The large purification production area.
And Acceleron has found those suppliers. “There are three reputable suppliers of buffers and there are lots of people who will supply you with media,” says Steininger. “Our media comes from California and our buffer comes mostly from Maryland. We are transporting water over a distance which doesn’t seem to be a limiting factor.”
Facility Design Input
As mentioned, Acceleron sought to keep the process, and perhaps more importantly, the process knowledge as much as possible, in-house. This knowledge, which isn’t stored on a computer, is found in the experience and talent of their personnel. “To a certain extent, we have called them manufacturing (personnel) but they are in fact scientists,” says Steininger. “In this early phase, you really want people who can understand how the process works, how it can translate into a larger scale, and how to adapt equipment from a vendor to what we are doing. That is in fact, I think what Acceleron has tried. We have manufacturing scientists who can adapt the single-use technology, the connectors, etc. and make it work. Many of these people worked in our first facility, they then transferred that technology into our new facility and made it run. That has worked well for us.”
A Small-Scale Flexible Future
With the success of Acceleron's facility, the question that needs to be asked is this the wave of the future? Are small-scale, flexible facilities, using predominantly single-use technologies the nail in the coffin for older facilities and technologies? “I think it is certainly one of the ways,” says Steininger. “One of the aspects that have come clear over the last few years is that there hasn’t been a lot of big stainless steel facilities built recently.

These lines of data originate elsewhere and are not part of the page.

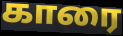
காரை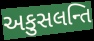
અકુસલન્તિ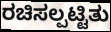
ರಚಿಸಲ್ಪಟ್ಟಿತು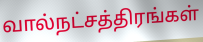
வால்நட்சத்திரங்கள்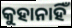
କୁହାନାହିଁ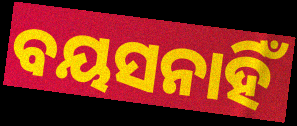
ବୟସନାହିଁ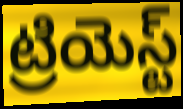
ట్రియెస్ట్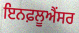
ਇਨਫ਼ਲੂਐਂਸਰ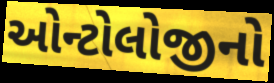
ઓન્ટોલોજીનો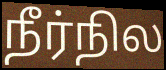
நீர்நிலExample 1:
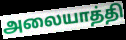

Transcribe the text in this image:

அலையாத்தி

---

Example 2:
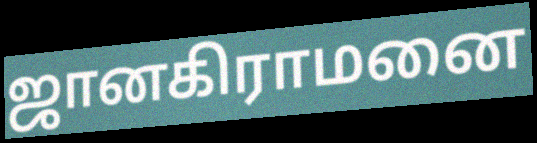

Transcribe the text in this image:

ஜானகிராமனை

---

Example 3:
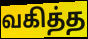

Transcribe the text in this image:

வகித்த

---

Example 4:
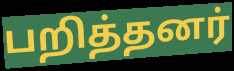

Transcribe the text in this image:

பறித்தனர்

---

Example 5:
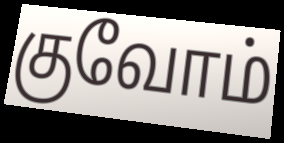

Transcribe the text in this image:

குவோம்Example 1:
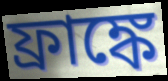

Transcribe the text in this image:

ফ্রাঙ্কে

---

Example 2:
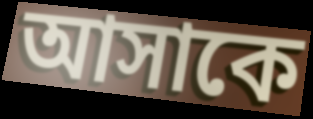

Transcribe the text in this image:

আসাকে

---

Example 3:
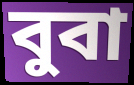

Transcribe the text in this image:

বুবা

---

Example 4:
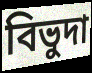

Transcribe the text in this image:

বিভুদা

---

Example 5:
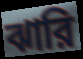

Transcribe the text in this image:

ঝারি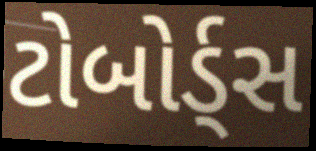
ટોબોર્ડ્સ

This is because expression levels have gone up and there are more than enough plants in the area. You are seeing a lot of old and new companies using this technology. (In our case we used it) to see how we can minimize our capital costs and maximize the utility of what we have and if we need to add more (capacity) lets use this technology (single-use) rather than another way. It is enabling us to use capital more effectively – especially on the smaller scale. For a small company, it’s a very big advantage.”

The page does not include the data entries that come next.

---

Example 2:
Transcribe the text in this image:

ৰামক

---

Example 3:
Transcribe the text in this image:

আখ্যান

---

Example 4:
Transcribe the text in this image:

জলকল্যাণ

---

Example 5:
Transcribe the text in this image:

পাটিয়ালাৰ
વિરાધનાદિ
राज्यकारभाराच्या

Steininger and the folks at Acceleron have designed, built and are operating a very unique facility and one which they are rightly very proud of, “I think the ability to set it up where you actually made a facility that could depend upon, at least initially, other people supplying all your liquid and designing a gray space in a way that helps keep a lot of the "junk" out of the process (is what I’m most proud of)," says Steininger. “This design also allows us to think about the future - to build out our facility so we can make our own water and buffers.”

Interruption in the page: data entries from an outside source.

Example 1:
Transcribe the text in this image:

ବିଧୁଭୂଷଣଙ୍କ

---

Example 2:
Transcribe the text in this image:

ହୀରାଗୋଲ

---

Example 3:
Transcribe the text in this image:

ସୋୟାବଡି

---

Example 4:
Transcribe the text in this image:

With their facility operating the way they want it to, Acceleron is planning for the future, as Steininger explains, “We have four drugs that will be in the clinic from Phase 1 – 2b in the next few years. Depending on how the trials go some we will make ourselves, some we might use a CMO. If it has to be done real fast we will make it here. If it gets too big, too fast, we will transfer it. We will have to focus on how we can make clinical supplies and make sure our products move through the clinical process. We will expand if need be depending on the clinical data.”